Hou, la, la ! Quel pataquès ! Tous les ans, ou presque, le palmarès d’Angoulême, et notamment le Grand prix, fait polémique. Il n’y avait pas de raison que pour le quarantième anniversaire, il en soit autrement.
Avec tout le respect qu’on doit à un auteur aussi prolixe que Willem avec ses quarante ans de production derrière lui, ses 70 albums, son trait féroce et dérangeant sous des allures de gentleman british et la moustache qui va avec, l’ancien provo des années 68 va finir par regretter d’avoir été désigné pour être le Président du FIBD 2014.
Willem, Grand Prix d’Angoulême 2013 (Photo NR, Jerome Dutac)
Case Départ, qui était évidemment à Angoulême, va essayer de résumer une situation que d’aucuns auraient volontiers qualifiée d’abracadabrantesque !
Ceux qui sont dans le secret des dieux (les dieux étant réunis dans cet Eden qu’est l’Académie des grands prix) ont déjà commencé à révéler ce qui, au final, aura permis de départager cette plume tout aussi satirique que batave et un mangaka nippon mondialement connu. Et si l’on en croit les rumeurs du net, et les torrents (impressionnants) de commentaires qu’elles entraînent, ce n’est pas très brillant.

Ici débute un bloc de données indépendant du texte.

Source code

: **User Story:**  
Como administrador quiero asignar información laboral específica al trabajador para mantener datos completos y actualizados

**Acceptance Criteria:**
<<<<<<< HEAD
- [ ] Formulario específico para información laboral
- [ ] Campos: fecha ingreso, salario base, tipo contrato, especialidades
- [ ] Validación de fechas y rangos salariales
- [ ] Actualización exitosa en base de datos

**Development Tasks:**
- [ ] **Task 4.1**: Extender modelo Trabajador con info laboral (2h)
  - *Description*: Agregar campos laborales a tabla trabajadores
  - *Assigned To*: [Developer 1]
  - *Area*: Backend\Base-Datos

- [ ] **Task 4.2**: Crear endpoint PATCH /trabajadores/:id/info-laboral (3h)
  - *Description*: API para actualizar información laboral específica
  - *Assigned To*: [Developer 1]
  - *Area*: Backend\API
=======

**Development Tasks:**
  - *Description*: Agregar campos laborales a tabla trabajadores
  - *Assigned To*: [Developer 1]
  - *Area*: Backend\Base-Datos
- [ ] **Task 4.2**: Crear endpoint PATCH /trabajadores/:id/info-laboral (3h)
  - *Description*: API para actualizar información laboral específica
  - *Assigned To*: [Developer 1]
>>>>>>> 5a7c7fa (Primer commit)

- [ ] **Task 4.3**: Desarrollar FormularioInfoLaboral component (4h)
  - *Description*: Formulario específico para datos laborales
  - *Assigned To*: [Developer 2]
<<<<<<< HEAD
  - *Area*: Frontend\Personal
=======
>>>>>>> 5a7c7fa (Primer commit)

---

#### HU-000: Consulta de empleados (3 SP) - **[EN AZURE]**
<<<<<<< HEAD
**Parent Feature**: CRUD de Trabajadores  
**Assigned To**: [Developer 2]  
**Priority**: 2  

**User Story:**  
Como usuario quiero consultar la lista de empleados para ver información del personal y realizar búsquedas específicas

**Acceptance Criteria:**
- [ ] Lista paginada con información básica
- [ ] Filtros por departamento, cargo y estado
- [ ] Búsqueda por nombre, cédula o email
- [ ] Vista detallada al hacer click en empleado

1) On avait cru comprendre, au départ, que dans l’esprit des organisateurs, ce scrutin démocratique à deux tours – grande première dans un festival qui pendant treize années consécutives (1976-1989) avait, par exemple, connu un jury quasiment inamovible – permettrait peut-être de récompenser un grand auteur étranger. On ne se nomme pas festival « international » pour rien.
2) Les cinq finalistes sortis des urnes (537 votants sur 1.500 auteurs présents, ce dont se félicite la direction du Festival, alors que d’autres échos affirment qu’il a fallu aller chercher un à un des professionnels pas au courant de cette nouvelle méthode de vote) correspondaient tous à cette attente : Alan Moore (GB), Chris Ware (USA), Katsuhiro Otomo (Jap.) ainsi que Akira Toriyama (Jap.) et Willem (NL), le plus français de tous les dessinateurs néerlandais. Honnêtement, ça avait une certaine gueule !
D’après la plupart des sources sérieuses (comme on écrit dans les grands agences quand on ne veut pas dire qu’on a des infos venues de l’intérieur) il semble qu’avec pas mal de votes blancs, c’est en fait le père de Dragon Ball, Toriyama, qui était arrivé en tête au nombre de voix. Mais…
3) Est-ce l’esprit frondeur de l’époque qui a aiguillonné le jury (un petit coup de barre contestataire, histoire de retrouver l’esprit de Reiser ou de Wolinski, tous deux à cheval entre dessins de presse et BD et tous les deux Grands prix ) ? Est-ce une réaction bien française face à l’avalanche manga qui demeure incompréhensible pour beaucoup d’Occidentaux (dans les commentaires sur internet, on trouve même des formules beaucoup radicales pour juger l’ostracisme « anti-Dorothée » des membres du jury) ? Est-ce, mais on entre là dans du « chaud bouillant », selon les révélations twittérisées de Lewis Trondheim – membre de l’Académie – parce que les grands prix (ils étaient une quinzaine !) qui avaient à faire le choix définitif NE CONNAISSAIENT PAS les quatre autres postulants ? Et que, par conséquent, comme l’a twitté Pénélope Bagieu, Willem serait un grand prix par défaut ?
Bigre ! Angoulême nous a habitué à de jolies empoignades autour de la censure (du Crapaud Baveux, aux accrochages hollandais décrochés du Musée, en passant par Reiser – tiens, justement ! – allant parlementer avec la police pour faire libérer des punks un peu trop exubérants), mais pas à cette forme sophistiquée d’auto-censure d’une Académie, qui devant la virulence des réactions, va devoir s’expliquer.Déjà les internautes réclament une modification du scrutin ; déjà on ressort les « vieilles » (pour ceux qui savent que le débat revient sur le tapis presque tous les ans) réflexions sur le rôle (et la composition) du jury, le rôle des prix, le rôle du Grand prix, le poids de la tradition franco-belge, la place d’Angoulême et l’éternel débat sur commerce et liberté, fric et indépendance (ou interdépendance), etc. Et les fans dans tout ça qui ne se posent pas (ou guère) ce genre de questions.
Reste qu’en attendant un 41e festival avec un nouveau directeur artistique et un Président franco-hollandais quasi inconnu du grand public (mais faut-il désigner obligatoirement un Grand prix qui soit un auteur grand public – voir les questions ci-dessus ???), le reste du palmarès était, lui, à la hauteur de l’événement.